Sunday, August 15, 2010

FringeNYC 14: The First Weekend

So, it's late(ish) Sunday night and the first weekend of the festival is over and done. I saw seven shows over the first three days, so I will once again be bringing you a listical of festival related thoughts, because I am too very, very sleepy to write a proper posting. Actual write ups of shows will follow in subsequent posts.

1. As much as anything, FringeNYC is about variety. Seeing one show you don't like is statistically negligible. If you care about things such as theater and have the time, cash or access: see lots. It does interesting things to your head. I was less than ecstatic about one or two of the first shows I watched. Than saw one I adored. I want to take this show home with me and smooch it (sorry, Trav! This is metaphor smooching.). Then I saw some more. Some were wonderful. Some were less than wonderful. But the resulting commingled effect of watching all these various productions was in making me want to write. I want to say it's inspiring, and I guess that's what I mean, but the word doesn't feel exactly right. It's a more subtle affect. More like osmosis. Like just being near all this theater causes parthenogenesis to naturally occur. The thing being gestated being a play. Or something.

2. I have run into at least one person I know at every show I have attended so far, which is delightful.

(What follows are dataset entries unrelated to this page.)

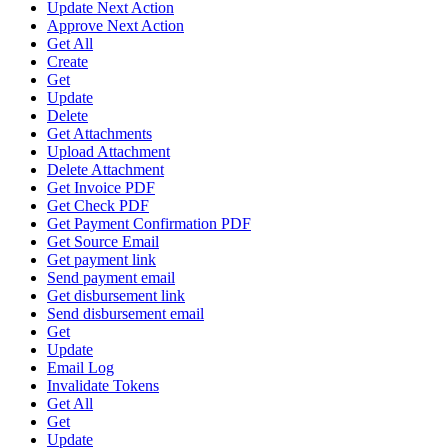
Update Next Action
Approve Next Action
Get All
Create
Get
Update
Delete
Get Attachments
Upload Attachment
Delete Attachment
Get Invoice PDF
Get Check PDF
Get Payment Confirmation PDF
Get Source Email
Get payment link
Send payment email
Get disbursement link
Send disbursement email
Get
Update
Email Log
Invalidate Tokens
Get All
Get
Update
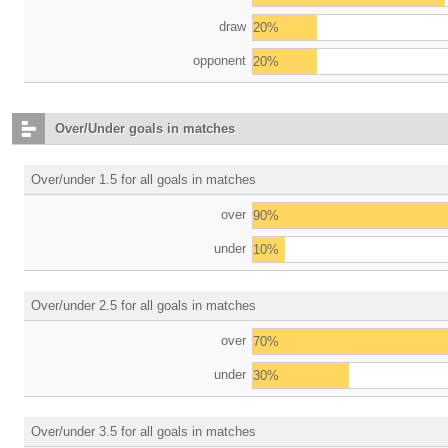
draw
20%
opponent
20%
Over/Under goals in matches
Over/under 1.5 for all goals in matches
over
90%
under
10%
Over/under 2.5 for all goals in matches
over
70%
under
30%
Over/under 3.5 for all goals in matches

3. The shows, over all, are far too long. An hour is the ideal length for a festival show (in fact, many festivals insist upon it). 90 minutes on the outside. Any longer, you better earn it. Case in point: most people I know will see anything if it is 45 minutes long. Something an hour forty will need some sort of vetting.

4. This is my tribute to [name redacted]: the temperatures inside all the theaters I have thus far attended have been perfectly comfortable (though maybe The New School was on the cold side. But I'm always freezing so I'm not to be trusted and won't hold it against either them or FringeNYC).

5. Running into the wondrous and magical Martin Denton at your very first show of the festival means you will have a lucky and enjoyable theater year. Look! I just invented a new superstition!

6. I prefer watching messy and over-reaching to safe and well made.

7. All undergraduate theater programs are not created equal.

8. I'm not sorry I saw any of the seven shows I saw.

9. Puppets and fairy tales and murder will always make me really happy. Likewise anthropomorphized animals. I am seven.

10. I've been swimming in these downtown theatrical waters for a very long time now, and have been involved in some way or another with this particular festival for 13 years. The New York International Fringe Festival is a behemoth. It is of massive scope. It is not a boutique industry. That's kind of its reason for being. There are a number of small, more narrowly focused festivals presented by other entities throughout the year. And don't get me wrong, many (actually, most) of them are absolutely wonderful. But FringeNYC is a monster with all the attendant pluses and minuses that go along with being monstrous. Really, if one finds oneself in the Kraken's wake, there's little one can do but go along and enjoy being entangled in its tentacles.



(Picture credits: I lifted the thoroughly delightful illustrations that bedeck this post from the informative and beautifully designed website of the smoochable show, The Battle of Spanktown (running through August 27 at Dixon Place). Metaphor smooches! Illustrations by Jason Stefanik)

1 comment:

Unknown said...

I love the superstition invention in #5. I'm right there with you on #9. I would add that I am also a sucker for seeing adults-who-don't-look-young play children. I generally agree with #6, but I reserve the right to distinguish between over-ambitious and just under-rehearsed. The former is thrilling in both moments of success and failure, the latter I don't have much patience for anymore.